Have you checked any
assembler documentation for those, or are you just guessing?
Re: Techel
Posted: Fri Jan 13, 2017 3:16 am
by iansjack
DixiumOS wrote:Another way to say that C is good is that in Assembly you can't use numbers as large as... 1.7x10^308.
And yet C translates into assembler. There's a paradox there somewhere.
Re: Why do people say C is better than Assembly?
Posted: Fri Jan 13, 2017 3:18 am
by BrightLight
DixiumOS wrote:floats, doubles...
This clearly says you don't know how C works. Did you know that part of compiling your C file is converting it to assembly language and then assembling it? Literally, yes literally,
anything that can be done in C can be done in assembly language, because assembly is just the mnemonic representation of the CPU's bytecode.
Please, don't argue about topics you know nothing about.
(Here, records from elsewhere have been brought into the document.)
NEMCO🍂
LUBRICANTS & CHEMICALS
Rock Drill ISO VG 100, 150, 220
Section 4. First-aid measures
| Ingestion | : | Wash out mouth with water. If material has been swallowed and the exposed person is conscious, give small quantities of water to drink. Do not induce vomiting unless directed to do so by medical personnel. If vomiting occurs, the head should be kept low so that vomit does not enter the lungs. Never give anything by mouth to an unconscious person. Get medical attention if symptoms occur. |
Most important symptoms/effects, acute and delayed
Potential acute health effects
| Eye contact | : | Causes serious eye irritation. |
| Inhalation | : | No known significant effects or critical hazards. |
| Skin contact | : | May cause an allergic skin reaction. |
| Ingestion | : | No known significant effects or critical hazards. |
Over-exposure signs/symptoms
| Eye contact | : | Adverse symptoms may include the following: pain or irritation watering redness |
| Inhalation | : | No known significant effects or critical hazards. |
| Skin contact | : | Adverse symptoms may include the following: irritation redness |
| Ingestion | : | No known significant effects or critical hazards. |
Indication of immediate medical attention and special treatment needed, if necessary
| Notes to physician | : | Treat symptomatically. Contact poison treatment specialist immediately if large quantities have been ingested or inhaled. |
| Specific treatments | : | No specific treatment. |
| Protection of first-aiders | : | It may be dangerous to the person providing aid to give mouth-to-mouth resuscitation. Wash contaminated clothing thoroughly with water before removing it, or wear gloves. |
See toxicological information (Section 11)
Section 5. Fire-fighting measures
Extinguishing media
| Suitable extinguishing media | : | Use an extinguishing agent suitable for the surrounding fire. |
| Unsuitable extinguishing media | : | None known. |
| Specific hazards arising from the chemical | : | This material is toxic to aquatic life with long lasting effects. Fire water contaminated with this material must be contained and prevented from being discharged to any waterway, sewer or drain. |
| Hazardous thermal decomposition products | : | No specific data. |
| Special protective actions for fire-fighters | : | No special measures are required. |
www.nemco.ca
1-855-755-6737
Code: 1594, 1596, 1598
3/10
In a few years from now, you'll realize you've been humiliating yourself since you signed up for this forum.
Re: Why do people say C is better than Assembly?
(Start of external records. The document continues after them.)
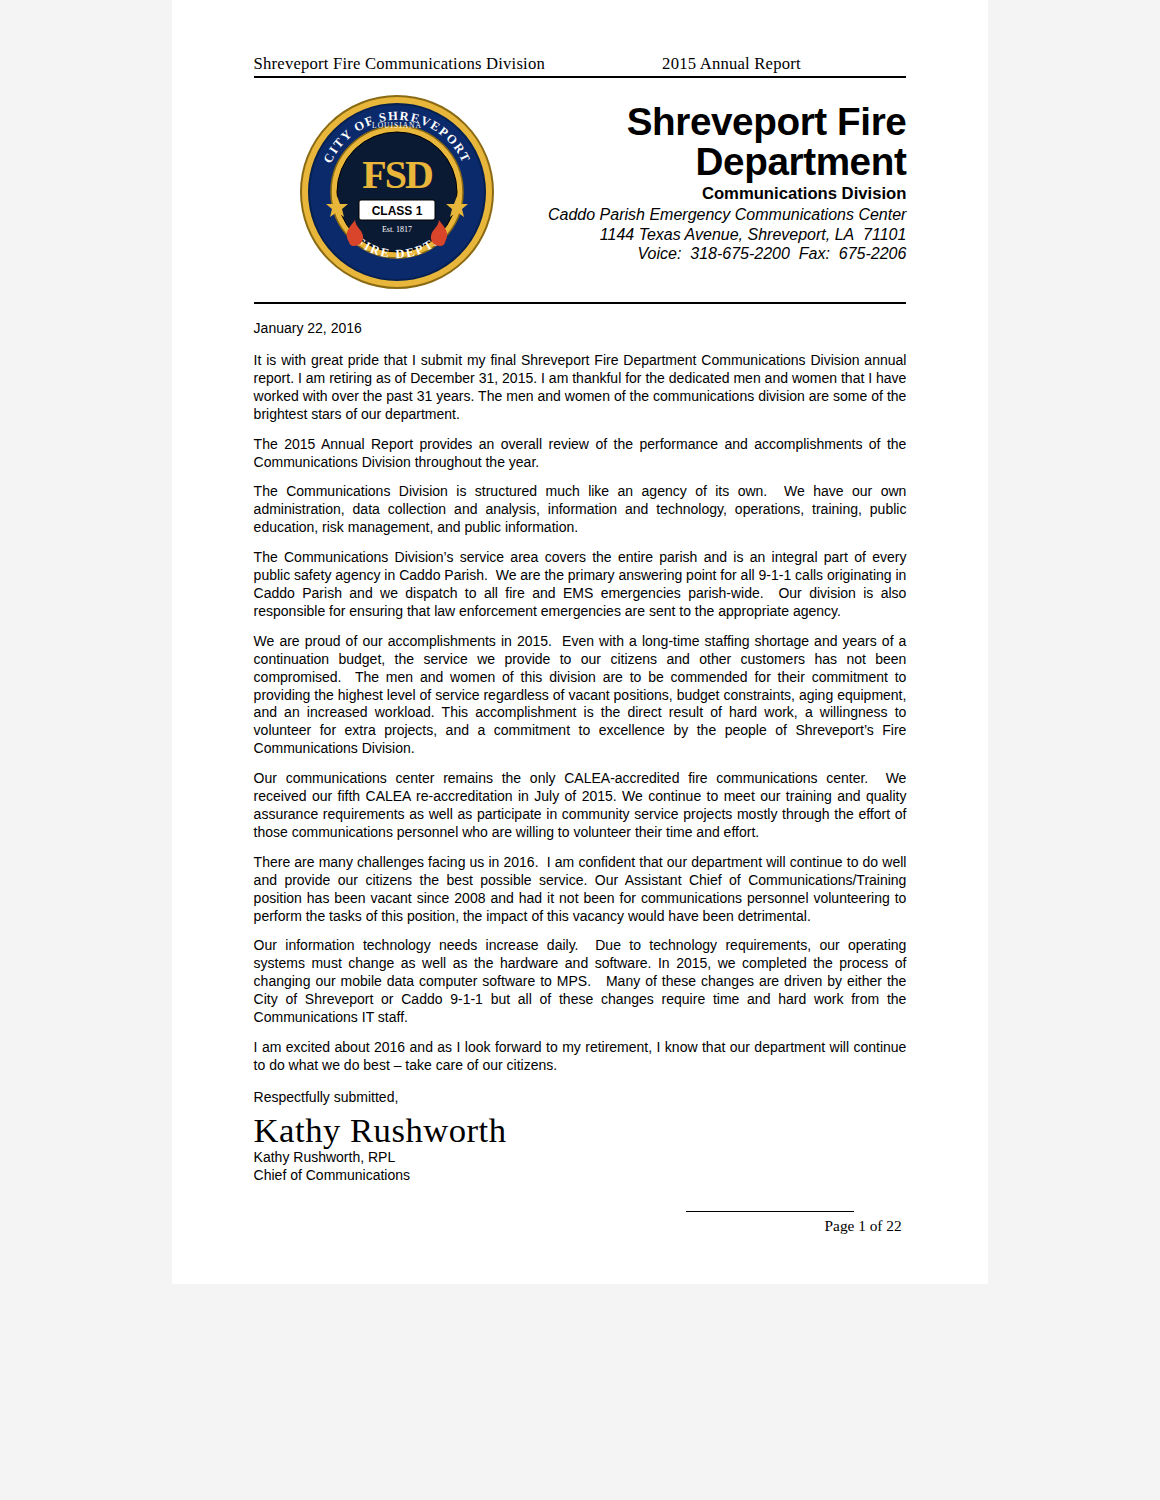Shreveport Fire Communications Division
2015 Annual Report
CITY OF SHREVEPORT FIRE DEPT. LOUISIANA FSD CLASS 1 Est. 1817
Shreveport Fire Department
Communications Division
Caddo Parish Emergency Communications Center
1144 Texas Avenue, Shreveport, LA 71101
Voice: 318-675-2200 Fax: 675-2206
January 22, 2016
It is with great pride that I submit my final Shreveport Fire Department Communications Division annual report. I am retiring as of December 31, 2015. I am thankful for the dedicated men and women that I have worked with over the past 31 years. The men and women of the communications division are some of the brightest stars of our department.
The 2015 Annual Report provides an overall review of the performance and accomplishments of the Communications Division throughout the year.
The Communications Division is structured much like an agency of its own. We have our own administration, data collection and analysis, information and technology, operations, training, public education, risk management, and public information.
The Communications Division’s service area covers the entire parish and is an integral part of every public safety agency in Caddo Parish. We are the primary answering point for all 9-1-1 calls originating in Caddo Parish and we dispatch to all fire and EMS emergencies parish-wide. Our division is also responsible for ensuring that law enforcement emergencies are sent to the appropriate agency.
We are proud of our accomplishments in 2015. Even with a long-time staffing shortage and years of a continuation budget, the service we provide to our citizens and other customers has not been compromised. The men and women of this division are to be commended for their commitment to providing the highest level of service regardless of vacant positions, budget constraints, aging equipment, and an increased workload. This accomplishment is the direct result of hard work, a willingness to volunteer for extra projects, and a commitment to excellence by the people of Shreveport’s Fire Communications Division.
Our communications center remains the only CALEA-accredited fire communications center. We received our fifth CALEA re-accreditation in July of 2015. We continue to meet our training and quality assurance requirements as well as participate in community service projects mostly through the effort of those communications personnel who are willing to volunteer their time and effort.
There are many challenges facing us in 2016. I am confident that our department will continue to do well and provide our citizens the best possible service. Our Assistant Chief of Communications/Training position has been vacant since 2008 and had it not been for communications personnel volunteering to perform the tasks of this position, the impact of this vacancy would have been detrimental.
Our information technology needs increase daily. Due to technology requirements, our operating systems must change as well as the hardware and software. In 2015, we completed the process of changing our mobile data computer software to MPS. Many of these changes are driven by either the City of Shreveport or Caddo 9-1-1 but all of these changes require time and hard work from the Communications IT staff.
I am excited about 2016 and as I look forward to my retirement, I know that our department will continue to do what we do best – take care of our citizens.
Respectfully submitted,
Kathy Rushworth
Kathy Rushworth, RPL
Chief of Communications
Page 1 of 22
Posted: Fri Jan 13, 2017 3:19 am
by DixiumOS
I meant that almost no one knows how to do floating point in Assembly.
Hint:
Code: Select all
fld num1 ; load num1 and push it onto the fpu stack
fld num2 ; load num2 and push it onto the fpu stack
faddp ; pop two numbers, add them, push sum on the stack
fstp res ; pop sum from the stack and store it in res
Re: Why do people say C is better than Assembly?
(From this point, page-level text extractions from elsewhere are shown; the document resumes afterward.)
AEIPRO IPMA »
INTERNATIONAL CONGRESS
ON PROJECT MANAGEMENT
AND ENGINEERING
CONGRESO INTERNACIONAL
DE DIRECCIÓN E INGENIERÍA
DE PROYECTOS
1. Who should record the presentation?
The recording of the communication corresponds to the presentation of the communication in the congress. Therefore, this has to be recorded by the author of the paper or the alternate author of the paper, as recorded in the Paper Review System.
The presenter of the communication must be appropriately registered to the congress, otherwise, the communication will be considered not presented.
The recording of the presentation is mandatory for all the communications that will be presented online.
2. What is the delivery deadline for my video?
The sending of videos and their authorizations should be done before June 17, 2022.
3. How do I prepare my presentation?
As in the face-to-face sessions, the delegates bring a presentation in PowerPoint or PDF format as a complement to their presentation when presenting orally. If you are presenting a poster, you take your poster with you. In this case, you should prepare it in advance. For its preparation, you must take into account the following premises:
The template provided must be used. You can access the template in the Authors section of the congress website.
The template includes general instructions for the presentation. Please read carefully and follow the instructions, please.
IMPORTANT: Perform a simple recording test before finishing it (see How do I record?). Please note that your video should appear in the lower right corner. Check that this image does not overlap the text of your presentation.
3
Posted: Fri Jan 13, 2017 3:33 am
by BrightLight
DixiumOS wrote:I meant that almost no one knows how to do floating point in Assembly.
Hint:
Code: Select all
fld num1 ; load num1 and push it onto the fpu stack
fld num2 ; load num2 and push it onto the fpu stack
faddp ; pop two numbers, add them, push sum on the stack
fstp res ; pop sum from the stack and store it in res
Just because you don't know doesn't mean no one knows. BTW, using the FPU is deprecated and, by default, 64-bit applications utilize SSE.
Code: Select all
; double precision (this is "double" type in C)
movapd xmm1, [num1]
movapd xmm2, [num2]
addpd xmm1, xmm2
; XMM1 contains result
Re: Why do people say C is better than Assembly?
Posted: Fri Jan 13, 2017 5:32 am
by iansjack
DixiumOS wrote:I meant that almost no one knows how to do floating point in Assembly.
Hint:
Code: Select all
fld num1 ; load num1 and push it onto the fpu stack
fld num2 ; load num2 and push it onto the fpu stack
faddp ; pop two numbers, add them, push sum on the stack
fstp res ; pop sum from the stack and store it in res
Well, anyone who can cut and paste from stackoverflow "knows" how to do that. Whether they understand it or not is another matter.
Re: Why do people say C is better than Assembly?
Posted: Fri Jan 13, 2017 6:10 am
by bauen1
Re: Why do people say C is better than Assembly?
Posted: Fri Jan 13, 2017 6:44 am
by TheDev100
Assembly is much better than C.
so many people think C is fast these days... Assembly is like a few bytes. Imagine a boot sector in C. It would reach 1KB instead of 512 bytes.